Les causes de la maladie ne sont pas exactes. Dans la majorité des cas, l’hérédité est la cause. Certains facteurs externes pourraient aussi contribuer au déclenchement de la maladie. Par exemple, le port de lentille cornéenne, le frottement des yeux et même la déstabilisation des hormones lors de la puberté peuvent provoquer le kératocône

Au tout début, la maladie se manifeste par une vision embrouillée ou déformée. La déformation de la vision peut aussi être identifiée comme étant de l’astigmatisme. De plus, la vue de loin devient de plus en plus difficile. Dans ce cas-ci, il s’agit de myopie.  Comme la déformation est irrégulière, les personnes atteintes ont tendance à changer régulièrement de lunettes parce que celles-ci deviennent rapidement inefficaces. 

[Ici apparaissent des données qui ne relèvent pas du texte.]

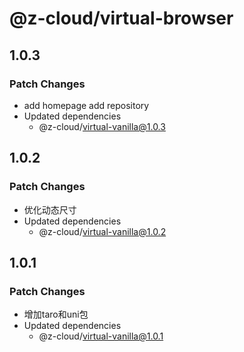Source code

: # @z-cloud/virtual-browser

## 1.0.3

### Patch Changes

- add homepage add repository
- Updated dependencies
  - @z-cloud/virtual-vanilla@1.0.3

## 1.0.2

### Patch Changes

- 优化动态尺寸
- Updated dependencies
  - @z-cloud/virtual-vanilla@1.0.2

## 1.0.1

### Patch Changes

- 增加taro和uni包
- Updated dependencies
  - @z-cloud/virtual-vanilla@1.0.1
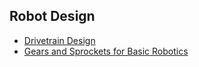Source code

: ## Robot Design

* [Drivetrain Design](https://www.simbotics.org/files/pdf/drivetraindesign.pdf)
* [Gears and Sprockets for Basic Robotics](http://georgegillard.com/design-build-guides/gears_and_sprockets_for_basic_robotics-pdf?format=raw)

Heureusement, il est possible de traiter le kératocône et d’ainsi retrouver une vue acceptable. Comme expliqué précédemment, le port de lunettes peut aider un certain temps. Il y a aussi les lentilles de contact sur mesure qui permet un rétablissement intéressant de la vision. Cependant, les traitements par liaisons croisées de la cornée et l’insertion de segments donnent de meilleurs résultats. Ces traitements permettent d’éviter une greffe de la cornée. Ces deux approches ont pour effet de remodeler la cornée de manière à corriger les déformations et à mettre un frein à la perte de la vision. 

En bref, il est possible de traiter le kératocône et améliorer la vision. Évidemment, vous devrez en parler avec un ophtalmologiste pour en savoir plus sur le processus de traitement ainsi que votre éligibilité à subir l’intervention en clinique.